Maison dite La Maison du Pâtissier
Au cœur de Périgueux médiévale, la Maison du Pâtissier dévoile une tourelle d'angle gothique, un balcon sur corbeaux et une porte en trompe d'une élégance rare — joyau discret de l'architecture civile périgourdine.
Histoire
Nichée à l'angle de deux rues du vieux Périgueux, la Maison du Pâtissier est l'une de ces demeures bourgeoises qui racontent, pierre après pierre, l'art de vivre urbain à la fin du Moyen Âge. Son nom populaire, hérité d'un commerce artisanal depuis longtemps disparu, lui confère une familiarité attachante qui contraste avec la sophistication réelle de son architecture. Classée Monument Historique dès 1902, elle figure parmi les témoins les plus intacts du tissu médiéval d'une ville dont le centre historique est pourtant d'une richesse exceptionnelle. Ce qui distingue immédiatement la maison, c'est la subtilité de ses solutions architecturales. La porte d'entrée, ouverte sur le pan coupé de l'angle, est surmontée d'un encorbellement en trompe — un artifice constructif permettant de rétablir, au niveau supérieur, l'angle droit après le chanfrein du rez-de-chaussée. Ce détail témoigne d'une maîtrise technique et d'un soin esthétique rares dans une construction civile de cette échelle. La cour intérieure, minuscule mais remarquablement pensée, réserve une surprise : un mur-balcon couronné d'un garde-corps sur corbeaux, qui crée une terrasse suspendue ouvrant sur un petit pavillon coiffé d'un comble en impériale. Cette disposition, qualifiée de « assez fréquente dans les maisons de ville du Périgord » par les architectes des Monuments Historiques, prend ici une forme particulièrement accomplie. La tourelle d'angle du corps de logis principal constitue l'élément le plus spectaculaire de l'ensemble. Caractéristique de l'architecture gothique civile périgourdine, elle rappelle les grandes demeures seigneuriales tout en s'adaptant aux contraintes de la parcelle urbaine. Une fenêtre de style Louis XII, bien que privée de ses meneaux, rappelle que la maison fut aussi modernisée au tournant du XVIe siècle, à l'heure où la Renaissance commençait timidement à infléchir les goûts locaux. Visiter la Maison du Pâtissier, c'est plonger dans le quotidien d'un bourgeois périgordin prospère, dans une ville qui fut l'une des capitales économiques du Sud-Ouest médiéval.
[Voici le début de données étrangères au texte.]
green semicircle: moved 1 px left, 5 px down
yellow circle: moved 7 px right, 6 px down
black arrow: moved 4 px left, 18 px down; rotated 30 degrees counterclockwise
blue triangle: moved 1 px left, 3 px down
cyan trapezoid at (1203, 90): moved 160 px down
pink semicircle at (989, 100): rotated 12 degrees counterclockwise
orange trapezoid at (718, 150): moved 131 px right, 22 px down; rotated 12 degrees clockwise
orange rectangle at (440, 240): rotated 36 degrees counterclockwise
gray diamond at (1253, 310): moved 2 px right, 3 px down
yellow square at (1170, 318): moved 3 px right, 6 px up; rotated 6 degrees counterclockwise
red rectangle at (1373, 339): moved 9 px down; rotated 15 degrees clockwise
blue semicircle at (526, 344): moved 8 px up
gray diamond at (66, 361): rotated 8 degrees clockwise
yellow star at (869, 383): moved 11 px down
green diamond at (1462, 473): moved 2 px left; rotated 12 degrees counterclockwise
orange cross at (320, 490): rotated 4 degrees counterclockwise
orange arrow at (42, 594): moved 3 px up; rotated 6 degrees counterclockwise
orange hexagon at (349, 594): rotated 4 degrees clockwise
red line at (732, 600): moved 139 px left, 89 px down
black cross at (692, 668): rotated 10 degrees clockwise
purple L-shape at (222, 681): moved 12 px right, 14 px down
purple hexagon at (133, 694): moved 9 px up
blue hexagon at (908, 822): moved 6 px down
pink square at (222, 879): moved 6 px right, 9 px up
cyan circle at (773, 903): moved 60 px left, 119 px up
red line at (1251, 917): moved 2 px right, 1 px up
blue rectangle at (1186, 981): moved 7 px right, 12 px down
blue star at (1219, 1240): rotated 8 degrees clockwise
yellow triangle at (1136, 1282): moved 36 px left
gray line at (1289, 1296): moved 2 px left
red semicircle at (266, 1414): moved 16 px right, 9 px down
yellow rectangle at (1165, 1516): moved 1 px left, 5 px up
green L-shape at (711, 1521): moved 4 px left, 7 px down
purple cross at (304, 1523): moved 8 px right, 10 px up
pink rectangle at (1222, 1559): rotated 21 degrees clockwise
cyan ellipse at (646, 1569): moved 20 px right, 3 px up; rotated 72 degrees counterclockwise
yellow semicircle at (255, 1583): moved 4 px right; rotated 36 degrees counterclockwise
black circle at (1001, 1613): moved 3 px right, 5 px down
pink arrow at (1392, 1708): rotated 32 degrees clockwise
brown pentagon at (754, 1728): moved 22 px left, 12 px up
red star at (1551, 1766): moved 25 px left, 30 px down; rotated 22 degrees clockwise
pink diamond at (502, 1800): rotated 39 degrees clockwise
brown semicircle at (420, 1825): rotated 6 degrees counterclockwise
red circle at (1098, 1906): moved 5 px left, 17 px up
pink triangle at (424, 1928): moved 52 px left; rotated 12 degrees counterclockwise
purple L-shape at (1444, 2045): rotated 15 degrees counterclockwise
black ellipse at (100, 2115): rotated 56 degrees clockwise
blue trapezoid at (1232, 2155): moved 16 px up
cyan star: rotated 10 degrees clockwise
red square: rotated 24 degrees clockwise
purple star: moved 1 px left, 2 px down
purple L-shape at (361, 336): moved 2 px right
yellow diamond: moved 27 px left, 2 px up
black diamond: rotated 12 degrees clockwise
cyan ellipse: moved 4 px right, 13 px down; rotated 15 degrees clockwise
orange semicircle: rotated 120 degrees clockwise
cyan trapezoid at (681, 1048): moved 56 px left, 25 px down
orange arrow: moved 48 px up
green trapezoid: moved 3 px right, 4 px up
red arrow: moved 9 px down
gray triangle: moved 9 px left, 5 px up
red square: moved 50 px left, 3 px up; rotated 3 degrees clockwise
L'édifice s'inscrit dans un quartier où chaque façade recèle une histoire, invitant à une promenade architecturale aussi érudite qu'émotionnelle.
Architecture
La Maison du Pâtissier relève du gothique civil tardif, tel qu'il se pratiquait en Périgord à la fin du XVe siècle : une architecture sobre dans ses ornements mais inventive dans ses solutions spatiales. Le plan est commandé par la configuration d'un angle de rue, contrainte que l'architecte — ou le maître maçon — transforma en atout en y installant la porte d'entrée sur le pan coupé, surmontée d'un encorbellement en trompe permettant de rétablir l'angle droit au niveau supérieur. Ce dispositif, à la fois structurel et décoratif, constitue l'un des détails les plus raffinés de l'édifice. Le corps de logis principal, élevé sur deux niveaux au moins, est animé par une tourelle d'angle polygonale qui articule les façades et rompt la monotonie des murs. Une fenêtre de style Louis XII, reconnaissable à ses moulures caractéristiques bien que ses meneaux soient perdus, éclaire l'un des étages et rappelle les influences venues du Val de Loire qui gagnèrent progressivement le Sud-Ouest au début du XVIe siècle. La cour intérieure, accessible depuis la rue, est délimitée par un mur d'enceinte bas, couronné d'un garde-corps sur corbeaux formant une terrasse ou galerie — disposition typiquement périgourdine. Cette terrasse mène à un petit pavillon d'angle coiffé d'un comble en impériale, forme de toiture en dôme surbaissé caractéristique de la transition entre gothique et première Renaissance. Les matériaux employés sont ceux de la construction périgourdine traditionnelle : calcaire local taillé pour les éléments de structure et d'ornementation, enduits de chaux pour les parements courants.